Le petit garçon haussa les épaules. Il regardait son oncle avec une sorte d’insistance gênée, et Lola n’arrivait pas à savoir si c’était à cause du cancer ou de cette histoire de noms différents. Une chose était certaine, son frère devait le remarquer et cela la mettait mal à l’aise.
Chris attrapa un paquet posé sur la table basse et le tendit à son neveu.
— Tiens, c’est pour toi.
— Un cadeau ? Mais ce n’est pas mon anniversaire !
— Et alors ? Ouvre !
Adam adressa un regard à sa mère, comme s’il avait besoin de son consentement, puis il s’empressa de déballer le paquet. Quand il découvrit la petite console de jeu Nintendo DS à l’intérieur, ses yeux s’arrondirent comme deux immenses calots. Cela faisait plusieurs Noëls de suite qu’il en avait réclamé une à sa mère, laquelle avait toujours refusé, pas uniquement pour des questions d’argent, mais aussi parce qu’elle avait une fort mauvaise image de ces petits boîtiers diaboliques. Le garçon resta un moment bouche bée, puis se leva et sauta au cou de son oncle pour l’embrasser.
— Chris ! Tu es fou ! Ce n’était pas nécessaire, intervint Lola.

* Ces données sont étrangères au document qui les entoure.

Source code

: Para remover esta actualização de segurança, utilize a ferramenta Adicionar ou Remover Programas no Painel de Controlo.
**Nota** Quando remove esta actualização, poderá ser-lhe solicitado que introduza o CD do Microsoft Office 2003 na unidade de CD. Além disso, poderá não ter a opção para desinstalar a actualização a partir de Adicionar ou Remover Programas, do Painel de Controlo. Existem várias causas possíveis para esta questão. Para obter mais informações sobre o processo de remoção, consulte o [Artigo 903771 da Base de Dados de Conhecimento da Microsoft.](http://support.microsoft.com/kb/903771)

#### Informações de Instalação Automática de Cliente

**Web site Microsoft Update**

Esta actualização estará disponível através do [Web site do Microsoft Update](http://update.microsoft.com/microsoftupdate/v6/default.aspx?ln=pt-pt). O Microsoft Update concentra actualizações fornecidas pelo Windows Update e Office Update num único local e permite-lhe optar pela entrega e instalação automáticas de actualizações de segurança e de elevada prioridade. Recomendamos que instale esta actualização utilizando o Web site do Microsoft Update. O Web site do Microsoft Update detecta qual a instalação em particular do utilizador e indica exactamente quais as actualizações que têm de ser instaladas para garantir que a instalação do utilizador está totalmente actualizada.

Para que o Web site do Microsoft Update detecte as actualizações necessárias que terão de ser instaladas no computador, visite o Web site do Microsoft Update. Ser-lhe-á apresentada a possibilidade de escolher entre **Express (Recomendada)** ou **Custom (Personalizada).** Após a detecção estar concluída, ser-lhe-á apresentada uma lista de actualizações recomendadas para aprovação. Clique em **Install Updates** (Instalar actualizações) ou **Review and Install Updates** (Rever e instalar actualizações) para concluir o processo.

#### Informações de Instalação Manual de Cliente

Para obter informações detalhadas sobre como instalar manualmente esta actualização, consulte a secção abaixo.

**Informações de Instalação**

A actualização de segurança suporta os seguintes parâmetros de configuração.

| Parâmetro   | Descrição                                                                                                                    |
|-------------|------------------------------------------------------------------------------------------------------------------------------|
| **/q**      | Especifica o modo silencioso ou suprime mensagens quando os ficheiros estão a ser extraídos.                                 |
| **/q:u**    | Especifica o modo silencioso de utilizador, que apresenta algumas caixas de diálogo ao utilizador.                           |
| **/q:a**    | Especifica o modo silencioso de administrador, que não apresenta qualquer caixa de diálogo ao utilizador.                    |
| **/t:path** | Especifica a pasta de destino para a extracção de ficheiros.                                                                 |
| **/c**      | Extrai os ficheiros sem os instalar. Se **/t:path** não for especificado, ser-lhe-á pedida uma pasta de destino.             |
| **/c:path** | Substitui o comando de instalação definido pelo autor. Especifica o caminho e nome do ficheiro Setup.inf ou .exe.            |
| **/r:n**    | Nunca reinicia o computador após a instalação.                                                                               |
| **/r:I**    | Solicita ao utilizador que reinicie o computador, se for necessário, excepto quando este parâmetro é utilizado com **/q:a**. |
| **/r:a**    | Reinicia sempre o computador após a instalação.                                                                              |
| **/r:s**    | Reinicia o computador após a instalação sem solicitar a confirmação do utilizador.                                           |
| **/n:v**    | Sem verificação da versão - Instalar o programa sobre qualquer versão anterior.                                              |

— C’est le propre des cadeaux, non ?
Elle ne répondit pas. Elle n’aimait pas ce qui se cachait derrière cet élan de générosité. Il y avait, à l’évidence, quelque chose de fataliste dans le geste de Chris.
— Tu travailles sur quoi, en ce moment ? demanda-t-elle plutôt, alors qu’Adam, enfoncé dans le canapé, commençait déjà à jouer avec sa console l’air fasciné.
— Comme d’habitude. Des maquettes pour des magazines, des affiches, des flyers… Rien de neuf. Et toi ?
— Tu es allé voir le docteur Williams ?
Elle regretta aussitôt sa question. Elle s’était juré de ne pas parler de ça, mais à présent qu’elle avait son frère en face, c’était plus fort qu’elle. Elle n’arrivait pas à faire semblant.
Le graphiste soupira.
— Non, pas encore.
— Qu’est-ce que tu attends ?
— Je vais y aller ! On n’est pas à deux jours près…
— Eh bien… Si, en fait.
Chris fit un geste las de la main, puis il vint s’installer près de son neveu pour le regarder jouer avec sa console.
Pendant tout le reste de la soirée, il ne fut plus question de médecin, de cancer, de thérapie… et pourtant, Lola ne sut penser à rien d’autre. Son frère ne pouvait lui mentir : derrière ses plaisanteries, ses rires, ses cadeaux, sa légèreté, il était terrifié. Bien plus terrifié, même, qu’elle ne l’avait imaginé.